*** Data in this exercise ***
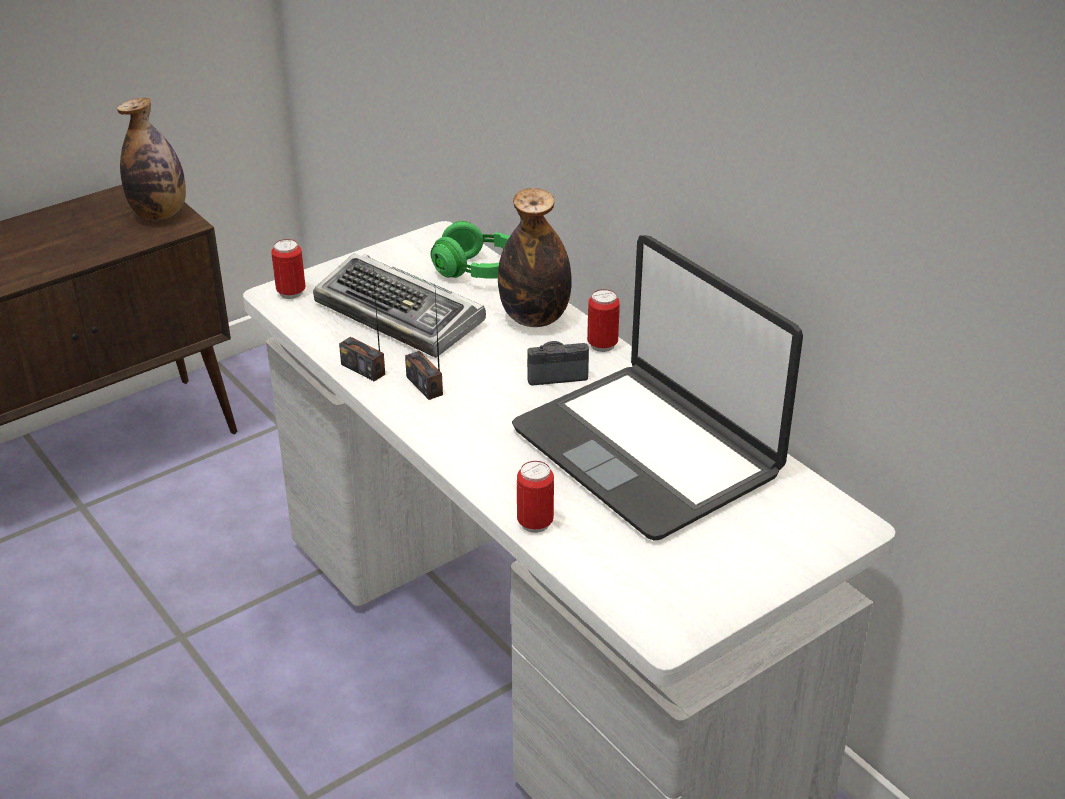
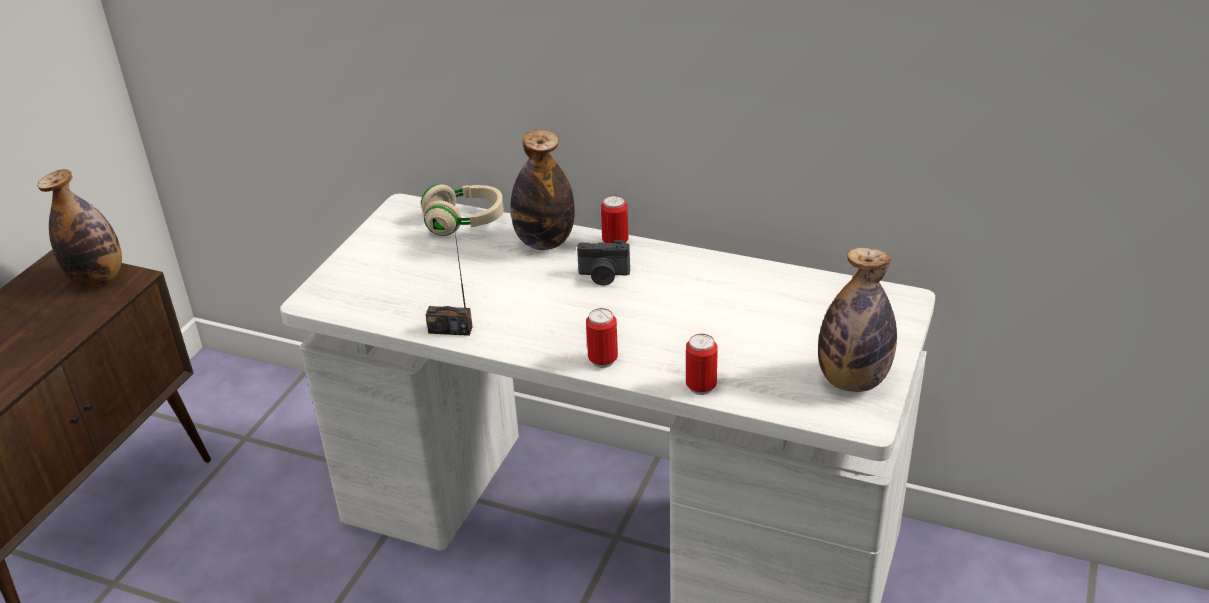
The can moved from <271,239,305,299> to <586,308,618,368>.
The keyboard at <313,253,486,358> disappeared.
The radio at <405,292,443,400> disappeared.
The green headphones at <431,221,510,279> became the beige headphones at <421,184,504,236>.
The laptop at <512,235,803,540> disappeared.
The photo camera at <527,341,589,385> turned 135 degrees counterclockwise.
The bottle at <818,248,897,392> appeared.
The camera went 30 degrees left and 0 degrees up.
***
Directions for this task: Which lines of the records hold the string "camera"? Copy each one.

Solution to this exercise:
The photo camera at <527,341,589,385> turned 135 degrees counterclockwise.
The camera went 30 degrees left and 0 degrees up.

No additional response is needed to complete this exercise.